Sure that Ibn-al-Hawas would take advantage of the retreat they were strong in their persuasion, offering land and comforts in exchange for protection to the more itinerant knights, those with nothing in either Calabria or Apulia, a chance to settle and prosper. Robert was not about to abandon Rometta, which protected Messina from the south-west, but he was persuaded the northern coastal route was vulnerable. Thus he gave permission for fifty knights to stay and make their home in a town with a broken-down citadel, standing atop a mound from which they could see well to the west and which gave them sight of the northern shoreline, naming it San Marco in honour of his god. When he and the remainder of his army moved on, it was to the sound of hammers on rock, as those he left behind began to construct a proper Norman castle.

‘We have learnt much, Robert.’

That got Roger a basilisk stare as his brother took a harder grip of the ratted rope he was holding, part of the rigging of the ship taking them back to Reggio. Over the stern they watched Messina diminish, becoming an indistinct line of white buildings on a long green shore. That, at least, was safe, with a strong garrison commanded by Serlo de Hauteville, made up of men who knew that whatever they had in Apulia could not be matched by what they could gain in Sicily. There would be ships plying in the other direction soon, bringing over their families.

‘We have learnt that the Saracens do not know how to fight Normans,’ Robert replied.

‘They may not repeat the mistakes of Enna.’

Nor, Roger was thinking, would his brother repeat the error of trying to subdue an island like Sicily in one campaign.

‘They will, brother, never fear. No one learns lessons after one defeat. Even the Byzantines have still not learnt.’

‘A little time out of the saddle will be welcome.’

Robert responded with a humourless laugh. ‘I will exchange a wearied arse for a troubled brain.’

That acknowledged what he was returning to, not just domestic harmony in his wife and child but the needs of his title: fractious barons, endless jealousy-inspired claims for preferment, the doing down of a neighbour or rival and the problem, yet unsolved, of Bari and the machinations of Argyrus. What he was not about to mention was how to deal with Roger himself, and it showed in Robert’s ire when Roger brought the subject to the fore.

‘You have Calabria,’ Robert growled.

‘I have oversight of your holdings in Calabria, brother. Outside of Mileto and a couple of other fiefs I have nothing, not even a title.’

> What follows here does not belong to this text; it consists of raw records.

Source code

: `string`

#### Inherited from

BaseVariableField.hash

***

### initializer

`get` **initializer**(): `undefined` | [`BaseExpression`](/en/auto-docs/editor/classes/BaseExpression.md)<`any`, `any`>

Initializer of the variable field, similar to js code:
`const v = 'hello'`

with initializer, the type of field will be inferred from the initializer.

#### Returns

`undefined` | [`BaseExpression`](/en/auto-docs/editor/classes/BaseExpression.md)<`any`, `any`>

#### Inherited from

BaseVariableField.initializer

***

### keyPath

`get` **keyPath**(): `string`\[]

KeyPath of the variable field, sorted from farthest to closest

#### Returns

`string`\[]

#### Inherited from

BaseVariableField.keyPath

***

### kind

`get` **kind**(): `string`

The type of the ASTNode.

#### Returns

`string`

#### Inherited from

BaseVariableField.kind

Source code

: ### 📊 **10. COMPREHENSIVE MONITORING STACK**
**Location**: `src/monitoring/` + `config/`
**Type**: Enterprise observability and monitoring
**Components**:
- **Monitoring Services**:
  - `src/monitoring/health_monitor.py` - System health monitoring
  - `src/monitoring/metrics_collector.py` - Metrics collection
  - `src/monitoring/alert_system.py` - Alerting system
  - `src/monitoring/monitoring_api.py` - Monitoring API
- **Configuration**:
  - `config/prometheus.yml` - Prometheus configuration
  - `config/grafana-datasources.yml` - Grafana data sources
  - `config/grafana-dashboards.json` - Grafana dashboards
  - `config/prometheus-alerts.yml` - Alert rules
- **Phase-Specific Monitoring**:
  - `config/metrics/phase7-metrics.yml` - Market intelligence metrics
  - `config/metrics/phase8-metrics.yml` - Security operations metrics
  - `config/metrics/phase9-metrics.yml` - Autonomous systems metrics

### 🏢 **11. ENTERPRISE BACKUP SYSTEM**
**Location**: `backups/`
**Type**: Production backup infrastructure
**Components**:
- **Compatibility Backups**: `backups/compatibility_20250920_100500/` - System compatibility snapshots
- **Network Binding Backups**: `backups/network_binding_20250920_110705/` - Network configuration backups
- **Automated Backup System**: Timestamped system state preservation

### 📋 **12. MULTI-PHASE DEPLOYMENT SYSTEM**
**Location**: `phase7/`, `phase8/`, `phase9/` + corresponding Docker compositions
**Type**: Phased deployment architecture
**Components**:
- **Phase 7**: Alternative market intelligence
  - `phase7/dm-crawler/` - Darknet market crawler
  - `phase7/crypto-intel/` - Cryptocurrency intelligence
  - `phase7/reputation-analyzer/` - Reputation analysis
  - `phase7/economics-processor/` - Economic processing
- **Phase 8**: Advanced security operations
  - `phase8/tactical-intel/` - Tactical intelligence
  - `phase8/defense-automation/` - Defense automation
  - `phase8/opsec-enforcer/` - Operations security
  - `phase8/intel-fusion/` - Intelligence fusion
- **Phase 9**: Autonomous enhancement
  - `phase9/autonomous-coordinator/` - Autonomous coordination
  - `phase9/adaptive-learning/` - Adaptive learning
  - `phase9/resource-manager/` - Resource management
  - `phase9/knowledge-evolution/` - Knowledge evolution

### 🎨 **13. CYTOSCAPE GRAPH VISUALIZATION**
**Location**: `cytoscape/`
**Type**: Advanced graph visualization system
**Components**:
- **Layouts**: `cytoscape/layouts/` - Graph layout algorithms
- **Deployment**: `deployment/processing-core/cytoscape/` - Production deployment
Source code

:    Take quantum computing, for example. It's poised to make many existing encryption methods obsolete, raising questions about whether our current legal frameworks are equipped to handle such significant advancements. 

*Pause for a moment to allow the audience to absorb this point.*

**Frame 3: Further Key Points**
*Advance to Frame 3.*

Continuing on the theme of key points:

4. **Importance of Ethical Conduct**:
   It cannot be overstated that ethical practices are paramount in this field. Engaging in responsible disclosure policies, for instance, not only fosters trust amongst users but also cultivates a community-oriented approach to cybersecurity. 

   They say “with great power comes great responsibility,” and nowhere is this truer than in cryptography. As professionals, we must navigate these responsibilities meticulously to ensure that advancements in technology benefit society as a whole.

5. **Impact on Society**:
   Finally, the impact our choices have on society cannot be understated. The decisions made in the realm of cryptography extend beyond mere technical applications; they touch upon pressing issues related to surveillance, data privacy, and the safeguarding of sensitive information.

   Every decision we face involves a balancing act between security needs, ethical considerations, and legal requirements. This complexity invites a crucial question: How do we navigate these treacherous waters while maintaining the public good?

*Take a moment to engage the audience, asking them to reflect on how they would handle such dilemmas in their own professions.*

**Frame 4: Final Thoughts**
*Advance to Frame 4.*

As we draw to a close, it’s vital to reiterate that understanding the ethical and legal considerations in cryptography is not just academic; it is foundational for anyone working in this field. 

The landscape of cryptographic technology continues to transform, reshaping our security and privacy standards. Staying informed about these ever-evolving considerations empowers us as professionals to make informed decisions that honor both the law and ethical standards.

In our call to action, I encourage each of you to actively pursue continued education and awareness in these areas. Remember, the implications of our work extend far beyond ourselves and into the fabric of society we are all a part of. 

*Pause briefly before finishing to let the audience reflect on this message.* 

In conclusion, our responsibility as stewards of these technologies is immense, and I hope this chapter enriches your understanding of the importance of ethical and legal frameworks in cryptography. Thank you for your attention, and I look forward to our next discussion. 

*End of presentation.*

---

‘Such a thing is naught but adornment.’

‘Which is why you are so proud to be addressed as a duke.’

‘Have I not earned it?’

‘I could ask you the same question.’

‘You will get your rewards, Roger, never fear.’

‘When?’

That sharp demand got a typical response, barked as Robert moved away from an interrogation he found uncomfortable. ‘When I am good and ready.’

The parting was amiable enough; it could hardly be otherwise with Judith present. Robert admired her as a true Norman wife and a beauty with it, uncomplaining to see her man away at war, a creator of domestic bliss when he returned, as ready to breed as the most fecund mare — there was a new male child called Geoffrey.

The Guiscard would never admit that Judith stirred memories of his own childhood. The first child of Tancred’s second wife, he had been raised with more love than Fressenda mere allotted to those of his half- brothers she had inherited from the deceased Muriella. Also, at Mileto, there were none of those troubles of which he had been so aware aboard ship, that is, if you excluded how to deal with a brother who was every bit as good a soldier and administrator as he, a man who might need to be curbed lest ambition sour his soul.

‘We have yet to discuss a new campaign in Sicily, Robert.’

‘As I have yet to decide what to do. I cannot move lest Apulia is at peace.’